- TASK TO COMPLETE -
Go through the records below and set each one down exactly, leaving out any pictures.

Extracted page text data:
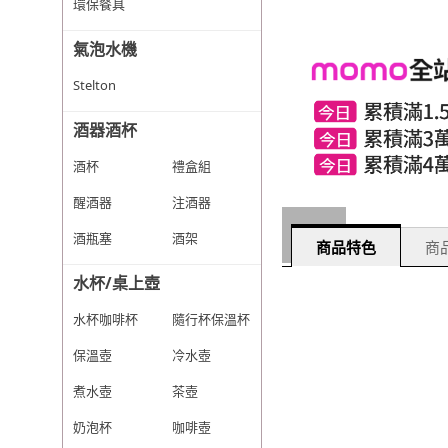
環保餐具
氣泡水機
Stelton
酒器酒杯
酒杯
禮盒組
醒酒器
注酒器
酒瓶塞
酒架
商品特色
商品
水杯/桌上壺
水杯咖啡杯
隨行杯保溫杯
保溫壺
冷水壺
煮水壺
茶壺
奶泡杯
咖啡壺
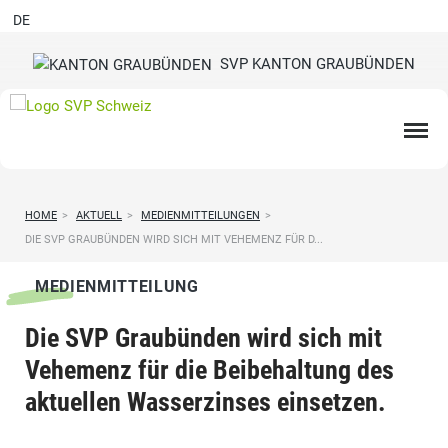
DE
SVP KANTON GRAUBÜNDEN
HOME
>
AKTUELL
>
MEDIENMITTEILUNGEN
>
DIE SVP GRAUBÜNDEN WIRD SICH MIT VEHEMENZ FÜR D...
MEDIENMITTEILUNG
Die SVP Graubünden wird sich mit
Vehemenz für die Beibehaltung des
aktuellen Wasserzinses einsetzen.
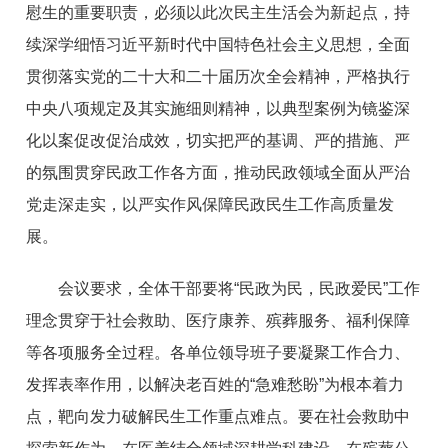
慰生的重要职责，必须以此次民主生活会为新起点，持
续深学细悟习近平新时代中国特色社会主义思想，全面
贯彻落实
党的二十大和二十届历次全会
精神，严格执行
中央八项规定及其实施细则精神，以典型案例为镜鉴深
化以案促改促治成效，切实把严的基调、严的措施、严
的氛围贯穿民政工作各方面，推动民政领域全面从严治
党走深走实，以严实作风保障民政民生工作高质量发
展。
会议要求，全体干部要将“民政为民，民政爱民”工作
理念贯穿于社会救助、医疗康养、殡葬服务、福利保障
等各项服务全过程。各单位领导班子要凝聚工作合力、
发挥表率作用，以解决老百姓的“急难愁盼”为根本着力
点，靶向发力破解民生工作重点难点。要在社会救助中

- RESULT OF THIS EXERCISE -
環保餐具
氣泡水機
Stelton
酒器酒杯
酒杯
禮盒組
醒酒器
注酒器
酒瓶塞
酒架
商品特色
商品
水杯/桌上壺
水杯咖啡杯
隨行杯保溫杯
保溫壺
冷水壺
煮水壺
茶壺
奶泡杯
咖啡壺
DE
SVP KANTON GRAUBÜNDEN
HOME
>
AKTUELL
>
MEDIENMITTEILUNGEN
>
DIE SVP GRAUBÜNDEN WIRD SICH MIT VEHEMENZ FÜR D...
MEDIENMITTEILUNG
Die SVP Graubünden wird sich mit
Vehemenz für die Beibehaltung des
aktuellen Wasserzinses einsetzen.
慰生的重要职责，必须以此次民主生活会为新起点，持
续深学细悟习近平新时代中国特色社会主义思想，全面
贯彻落实
党的二十大和二十届历次全会
精神，严格执行
中央八项规定及其实施细则精神，以典型案例为镜鉴深
化以案促改促治成效，切实把严的基调、严的措施、严
的氛围贯穿民政工作各方面，推动民政领域全面从严治
党走深走实，以严实作风保障民政民生工作高质量发
展。
会议要求，全体干部要将“民政为民，民政爱民”工作
理念贯穿于社会救助、医疗康养、殡葬服务、福利保障
等各项服务全过程。各单位领导班子要凝聚工作合力、
发挥表率作用，以解决老百姓的“急难愁盼”为根本着力
点，靶向发力破解民生工作重点难点。要在社会救助中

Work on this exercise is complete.